§ Dataset extract
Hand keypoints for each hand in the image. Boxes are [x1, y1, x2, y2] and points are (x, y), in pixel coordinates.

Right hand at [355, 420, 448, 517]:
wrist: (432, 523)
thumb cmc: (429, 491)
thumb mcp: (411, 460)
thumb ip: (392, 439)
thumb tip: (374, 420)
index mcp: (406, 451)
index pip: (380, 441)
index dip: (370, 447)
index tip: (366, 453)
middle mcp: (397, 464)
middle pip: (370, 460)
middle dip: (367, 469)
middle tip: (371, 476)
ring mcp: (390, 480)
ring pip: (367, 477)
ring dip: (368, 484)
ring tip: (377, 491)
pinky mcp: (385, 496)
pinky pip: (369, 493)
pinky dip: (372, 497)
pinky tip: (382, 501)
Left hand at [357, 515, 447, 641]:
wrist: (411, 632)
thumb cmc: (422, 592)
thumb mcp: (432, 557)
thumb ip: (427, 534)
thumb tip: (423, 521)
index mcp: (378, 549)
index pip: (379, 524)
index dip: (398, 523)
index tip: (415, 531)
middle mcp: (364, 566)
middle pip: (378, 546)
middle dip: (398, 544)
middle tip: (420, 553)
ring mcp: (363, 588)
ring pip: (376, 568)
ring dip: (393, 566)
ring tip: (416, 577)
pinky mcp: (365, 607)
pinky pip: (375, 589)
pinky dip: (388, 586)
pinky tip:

§ Your assignment
Word for word, restate only the lines from the one containing "Left hand at" through the last line of the entries, with both ends kept.

§ Problem solution
Left hand at [357, 515, 447, 641]:
wrist: (411, 632)
thumb cmc: (422, 592)
thumb mcp: (432, 557)
thumb ip: (427, 534)
thumb tip: (423, 521)
index mcp: (378, 549)
index pip: (379, 524)
index dip: (398, 523)
index tip: (415, 531)
middle mcp: (364, 566)
middle pip: (378, 546)
middle dip: (398, 544)
middle tip: (420, 553)
ring mcp: (363, 588)
ring pip: (376, 568)
ring dip: (393, 566)
ring tip: (416, 577)
pinky mcp: (365, 607)
pinky pip: (375, 589)
pinky dip: (388, 586)
pinky tip:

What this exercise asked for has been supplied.